Source passage.
--

Security & Compliance
When it comes to your application and your data, Xervo makes security the top priority. Every layer of the platform from the data storage to network traffic is examined to make sure you get a secure, untampered environment.
At Xervo we understand that protecting your customer data is paramount. Not only is the technology a secure haven for your application and data, the processes surrounding the operations and management are robust.
No matter if you’re looking to deploy and run HIPAA applications, an online game, or your life’s work, we'll work with you to make sure that we’ve put in place the best solution for security and compliance to meet your application’s needs.
A platform provider like Xervo does not require any formal HIPAA certification. To best suit your needs as a HIPAA compliant application Xervo will provide and sign a Business Associate Agreement (BAA). This is only available with certain hardware configurations.
When supplying a customer with HIPAA compatible infrastructure there are never shared machines at the Xervo platform level. All machines are dedicated towards a single customer.
Reach out to learn more about running HIPAA compliant applications on Xervo.
PCI and FINRA Compliance
Xervo is always looking to expand its compliance certification. If you believe that you have an application that needs additional compliance please contact us and we’ll discuss the process.
Technical Security Measures
Every application and infrastructure environment in Xervo is always built with security in mind. Here are a few of the many measures we take to ensure a secure environment.

--

Data pulled from a collection:
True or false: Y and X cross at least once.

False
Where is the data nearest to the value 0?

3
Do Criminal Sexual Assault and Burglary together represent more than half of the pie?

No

--

Problem set.
a – Shorten the paragraph of the Xervo security page that starts "A platform provider like Xervo," keeping its main facts.
b – Write the next part of the Xervo security page, picking up right after its last sentence.
The records aren't used for any of this.

Results for the exercise.
a – As a platform provider, Xervo needs no formal HIPAA certification. For HIPAA compliant applications, it will provide and sign a Business Associate Agreement (BAA), though only with certain hardware configurations.

b –
Dedicated Private Networks
All application hosts reside in a dedicated private network. The actual setup varies depending on the infrastructure provider (VPC - Virtual Private Cloud on AWS for instance). The only entry point into the private network is the load balancer. Servers within the private network do not have public IPs and are not accessible from the outside world.
Xervo servers all sit behind a network firewall. Security groups are specifically created for each server or set of similar servers. Each group has rules specific for the server’s task. Only the ports needed for correct functionality of the system are opened for communication.
SSH login uses private key authentication on all servers. Access to the private key files are tightly controlled and not available to every Xervo employee. Using private key authentication means Xervo is immune to brute force password attacks. SSH keys are created for each customer individually.
Every server also has SSH abuse protection. If a single endpoint attempts to login too quickly, the endpoint is temporarily banned.
Rate limiting is applied at the load balancing level for both http and https traffic. Requests will be dropped if an endpoint exceeds the configured rate threshold.